What does it exactly mean for a subspace to be dense? My understanding of rationals being dense in real numbers:
I know when we say the rationals are dense in real is because between any two rationals we can find a irrational number. In other words we can approximate irrational numbers using rationals. I think a more precise definition would be is that any open ball around a irrational number will contain a rational number. 
If what I said is correct, I am trying to think about what it means for $C[a,b]$ (which are the continuous complex valued functions on [a.b]) to be dense subspace of $L^2[a,b]$. From what I said above, I want to say that all functions in $L^2[a,b]$ can be approximated by functions from $C[a,b]$. Is the intuition correct here, what would the precise definition in this case?
 A: Given a metric space $(X,\rho)$, we say that a subset $A$ of $X$ is dense in $X$ if, for each $\epsilon >0$ and $x\in X$ $$\tag 1 B(x,\epsilon)\cap A\neq \varnothing$$
This can be put more succinctly as ${\rm cl}\; A=X$. That is, the closure of $A$ is $X$. The assertion in $(1)$ is saying that $A$ is "everywhere": no matter what point we pick in $X$; and no matter how small a ball we choose, there will always be an element $a$ of $A$ in $B(x,\epsilon)$. And this means $\rho(x,a)<\epsilon$. So, the answer is "yes": we can approximate any $x\in X$ by any $a\in A$ within any prescribed degree of accuracy.

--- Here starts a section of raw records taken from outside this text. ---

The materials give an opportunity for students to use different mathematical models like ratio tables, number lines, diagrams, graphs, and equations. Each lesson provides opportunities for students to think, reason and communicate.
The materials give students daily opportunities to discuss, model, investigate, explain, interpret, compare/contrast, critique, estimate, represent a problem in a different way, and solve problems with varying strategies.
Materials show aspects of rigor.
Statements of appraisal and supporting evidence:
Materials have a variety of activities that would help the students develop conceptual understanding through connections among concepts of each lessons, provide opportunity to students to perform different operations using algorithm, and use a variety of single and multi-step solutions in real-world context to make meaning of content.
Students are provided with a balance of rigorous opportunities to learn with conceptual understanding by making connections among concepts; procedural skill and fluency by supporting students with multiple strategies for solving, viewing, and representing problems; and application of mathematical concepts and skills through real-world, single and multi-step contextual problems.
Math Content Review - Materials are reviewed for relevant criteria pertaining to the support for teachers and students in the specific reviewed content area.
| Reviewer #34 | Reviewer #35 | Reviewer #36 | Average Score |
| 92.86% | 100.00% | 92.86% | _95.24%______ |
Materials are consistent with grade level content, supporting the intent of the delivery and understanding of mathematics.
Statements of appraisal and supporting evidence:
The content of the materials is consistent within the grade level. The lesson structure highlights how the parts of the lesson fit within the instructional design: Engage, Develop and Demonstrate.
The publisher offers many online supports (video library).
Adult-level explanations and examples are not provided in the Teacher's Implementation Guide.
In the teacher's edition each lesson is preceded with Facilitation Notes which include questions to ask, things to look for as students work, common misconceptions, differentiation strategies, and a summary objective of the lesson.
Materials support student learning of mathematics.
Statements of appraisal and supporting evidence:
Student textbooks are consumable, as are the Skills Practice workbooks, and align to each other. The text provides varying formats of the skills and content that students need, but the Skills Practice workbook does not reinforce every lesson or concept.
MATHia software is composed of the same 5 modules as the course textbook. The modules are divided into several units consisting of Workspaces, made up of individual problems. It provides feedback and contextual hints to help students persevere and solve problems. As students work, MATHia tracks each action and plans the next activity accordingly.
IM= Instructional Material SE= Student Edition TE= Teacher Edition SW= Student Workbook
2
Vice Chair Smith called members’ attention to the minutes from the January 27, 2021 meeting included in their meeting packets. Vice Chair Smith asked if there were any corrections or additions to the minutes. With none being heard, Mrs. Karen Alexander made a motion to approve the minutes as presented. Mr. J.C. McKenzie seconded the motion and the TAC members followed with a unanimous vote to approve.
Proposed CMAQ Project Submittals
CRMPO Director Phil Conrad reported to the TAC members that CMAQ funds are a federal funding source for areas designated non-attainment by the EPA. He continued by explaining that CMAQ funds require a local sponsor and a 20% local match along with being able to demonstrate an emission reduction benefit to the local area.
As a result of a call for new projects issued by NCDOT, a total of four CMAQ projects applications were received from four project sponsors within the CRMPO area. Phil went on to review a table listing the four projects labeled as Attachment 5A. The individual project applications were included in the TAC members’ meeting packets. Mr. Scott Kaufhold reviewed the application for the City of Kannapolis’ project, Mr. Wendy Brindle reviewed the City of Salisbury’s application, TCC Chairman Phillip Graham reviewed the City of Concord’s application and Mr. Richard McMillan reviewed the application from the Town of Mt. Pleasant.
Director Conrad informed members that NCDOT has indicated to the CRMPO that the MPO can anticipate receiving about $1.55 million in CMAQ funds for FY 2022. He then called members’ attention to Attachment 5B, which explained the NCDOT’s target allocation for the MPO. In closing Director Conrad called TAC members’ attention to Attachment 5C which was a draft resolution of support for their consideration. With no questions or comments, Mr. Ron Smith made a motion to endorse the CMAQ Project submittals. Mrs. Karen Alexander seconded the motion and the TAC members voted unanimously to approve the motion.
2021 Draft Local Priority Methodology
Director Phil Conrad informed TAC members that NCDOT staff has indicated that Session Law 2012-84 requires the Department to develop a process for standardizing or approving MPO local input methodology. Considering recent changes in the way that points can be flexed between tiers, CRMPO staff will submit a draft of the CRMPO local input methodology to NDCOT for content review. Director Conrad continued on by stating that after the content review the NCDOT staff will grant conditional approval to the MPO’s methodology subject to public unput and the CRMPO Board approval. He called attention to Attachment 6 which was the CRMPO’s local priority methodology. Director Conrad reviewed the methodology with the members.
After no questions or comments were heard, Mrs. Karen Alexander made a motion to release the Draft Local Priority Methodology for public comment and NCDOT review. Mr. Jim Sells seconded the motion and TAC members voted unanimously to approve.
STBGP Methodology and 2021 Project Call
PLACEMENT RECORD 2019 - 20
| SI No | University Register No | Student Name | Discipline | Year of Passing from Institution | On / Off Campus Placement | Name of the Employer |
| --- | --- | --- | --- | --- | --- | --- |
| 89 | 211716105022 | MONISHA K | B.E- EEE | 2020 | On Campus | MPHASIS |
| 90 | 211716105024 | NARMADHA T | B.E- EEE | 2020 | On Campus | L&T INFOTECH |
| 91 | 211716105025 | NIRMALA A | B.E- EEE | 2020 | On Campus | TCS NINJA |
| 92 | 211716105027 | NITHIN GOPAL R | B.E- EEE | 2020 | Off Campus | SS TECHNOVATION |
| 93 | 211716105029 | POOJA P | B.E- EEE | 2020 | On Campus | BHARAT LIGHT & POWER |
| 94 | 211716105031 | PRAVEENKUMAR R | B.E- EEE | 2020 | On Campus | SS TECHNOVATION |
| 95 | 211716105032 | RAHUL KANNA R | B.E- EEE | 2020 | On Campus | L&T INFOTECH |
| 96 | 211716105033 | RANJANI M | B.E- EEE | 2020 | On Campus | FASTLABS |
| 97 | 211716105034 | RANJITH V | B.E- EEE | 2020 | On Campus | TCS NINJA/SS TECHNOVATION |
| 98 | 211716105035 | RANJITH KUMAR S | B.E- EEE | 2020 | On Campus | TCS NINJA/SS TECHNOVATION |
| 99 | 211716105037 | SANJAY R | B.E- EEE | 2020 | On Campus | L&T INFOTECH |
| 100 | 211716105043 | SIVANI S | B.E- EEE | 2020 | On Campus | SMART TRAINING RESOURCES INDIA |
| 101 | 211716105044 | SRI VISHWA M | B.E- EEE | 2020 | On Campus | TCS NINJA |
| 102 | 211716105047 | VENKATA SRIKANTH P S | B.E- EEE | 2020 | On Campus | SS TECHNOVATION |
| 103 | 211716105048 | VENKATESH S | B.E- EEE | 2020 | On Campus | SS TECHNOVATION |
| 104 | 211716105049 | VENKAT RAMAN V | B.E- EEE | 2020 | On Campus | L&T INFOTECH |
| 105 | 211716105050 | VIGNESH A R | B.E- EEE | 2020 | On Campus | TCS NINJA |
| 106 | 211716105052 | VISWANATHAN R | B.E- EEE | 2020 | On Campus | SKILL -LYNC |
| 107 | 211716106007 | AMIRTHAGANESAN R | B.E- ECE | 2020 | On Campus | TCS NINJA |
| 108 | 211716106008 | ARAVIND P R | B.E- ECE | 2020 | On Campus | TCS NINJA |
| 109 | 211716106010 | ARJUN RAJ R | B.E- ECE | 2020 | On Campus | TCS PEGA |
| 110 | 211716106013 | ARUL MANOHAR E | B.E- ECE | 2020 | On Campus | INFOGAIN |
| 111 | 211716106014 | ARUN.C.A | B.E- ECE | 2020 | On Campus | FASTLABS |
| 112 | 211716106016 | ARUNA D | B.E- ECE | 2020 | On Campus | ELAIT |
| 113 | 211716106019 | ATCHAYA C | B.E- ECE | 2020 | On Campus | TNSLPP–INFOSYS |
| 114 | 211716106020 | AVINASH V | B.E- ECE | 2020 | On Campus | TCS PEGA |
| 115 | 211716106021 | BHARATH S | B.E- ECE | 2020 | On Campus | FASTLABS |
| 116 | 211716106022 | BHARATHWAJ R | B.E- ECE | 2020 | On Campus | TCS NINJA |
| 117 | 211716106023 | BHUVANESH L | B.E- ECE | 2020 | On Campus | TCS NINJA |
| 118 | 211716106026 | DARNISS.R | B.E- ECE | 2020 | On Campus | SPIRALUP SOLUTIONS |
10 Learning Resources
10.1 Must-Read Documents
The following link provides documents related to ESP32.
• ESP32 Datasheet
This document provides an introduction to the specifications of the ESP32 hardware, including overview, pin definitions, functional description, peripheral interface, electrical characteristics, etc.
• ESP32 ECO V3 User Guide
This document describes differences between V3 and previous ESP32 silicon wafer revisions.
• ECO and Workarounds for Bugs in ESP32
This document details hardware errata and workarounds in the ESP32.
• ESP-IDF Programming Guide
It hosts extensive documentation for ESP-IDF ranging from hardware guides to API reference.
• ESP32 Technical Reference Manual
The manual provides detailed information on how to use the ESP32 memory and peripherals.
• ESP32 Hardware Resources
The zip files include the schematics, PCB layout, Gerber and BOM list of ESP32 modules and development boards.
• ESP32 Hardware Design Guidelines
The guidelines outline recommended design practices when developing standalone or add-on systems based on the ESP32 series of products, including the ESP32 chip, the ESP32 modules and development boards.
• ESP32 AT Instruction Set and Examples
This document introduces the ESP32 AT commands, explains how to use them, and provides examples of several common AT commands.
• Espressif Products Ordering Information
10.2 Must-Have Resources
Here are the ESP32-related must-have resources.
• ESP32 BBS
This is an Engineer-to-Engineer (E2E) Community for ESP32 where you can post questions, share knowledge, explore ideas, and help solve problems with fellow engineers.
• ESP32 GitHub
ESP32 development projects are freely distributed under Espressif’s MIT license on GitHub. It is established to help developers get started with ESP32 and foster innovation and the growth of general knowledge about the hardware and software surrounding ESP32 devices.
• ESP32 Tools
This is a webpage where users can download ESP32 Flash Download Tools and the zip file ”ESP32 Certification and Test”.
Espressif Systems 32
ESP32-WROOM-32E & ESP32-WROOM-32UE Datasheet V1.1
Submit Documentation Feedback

As an example, polynomials are dense in $C[a,b]$ with the $\sup$ metric. Given $f\in C[a,b]$, and $\epsilon >0$ we can find a polynomial $P$ such that $$\lVert f-P\rVert_\infty=\sup_{x\in [a,b]}|f(x)-P(x)|<\epsilon$$
ADD As Brian as commented, in the case of metric spaces we can translate the above to the following:

Let $(X,\rho)$ be a metric space, $A$ a subset of $X$. Then $A$ is dense in $X$ if and only if for each $x\in X$ there exists a sequence of points $\langle x_n\rangle$ in $A$ such that $x_n\to x$.

The proof is not complicated, so I invite you to give it. 
The above happens to be true in metric spaces, but is not true in general, that is, for any topological space $(X,\mathscr T)$.
A: In general topological spaces, a dense set is one whose intersection with any nonempty open set is nonempty. For metric spaces, since we have a topological base of open balls, this is equivalent to every point in space space being arbitrarily close, with regards to the metric, to point in the dense set.
Note that $L^2$ is a metric space, where $d(f,g) = ||f-g||_2$, with $||\cdot||_2$ being the $L^2$ norm.
A: Your generalization is (more or less) correct. In a metric space $M$, we say a subset $D\subseteq M$ is dense if for every open ball $B$, there is at least one member $d\in D$ that is also in $B$. In a topological space, we say a subset is dense if it meets every non-empty open neighborhood. 
Now, towards answering your question. We know that $L^2([a,b])$ is a metric space, with it's metric given by $d(f,g)=\int_a^b |f-g|^2\ dx$. So for the continuous functions to be dense, we need them to meet every open ball. More precisely the continuous functions are dense if, for a given $f$ and $\epsilon>0$, there exists a continuous function $g$ so that $\int_a^b |f-g|^2\ dx<\epsilon$. 
There are plenty of ways to show this, depending on where you are in your measure theory studies. If you've just begun, look at Littlewood's three principles (Luzin's theorem will help you here). For readers a bit more familiar with the theory, one may take an approximation to the identity $\phi_n$, and put $f_n=\phi_n*f$.  Then $f_n$ is continuous, being the convolution of two $L^1$ functions ($L^2$ functions are $L^1$ on finite measure sets by Cauchy-Schwarz) and $f_n$ converges in $L^2$ norm to $f$.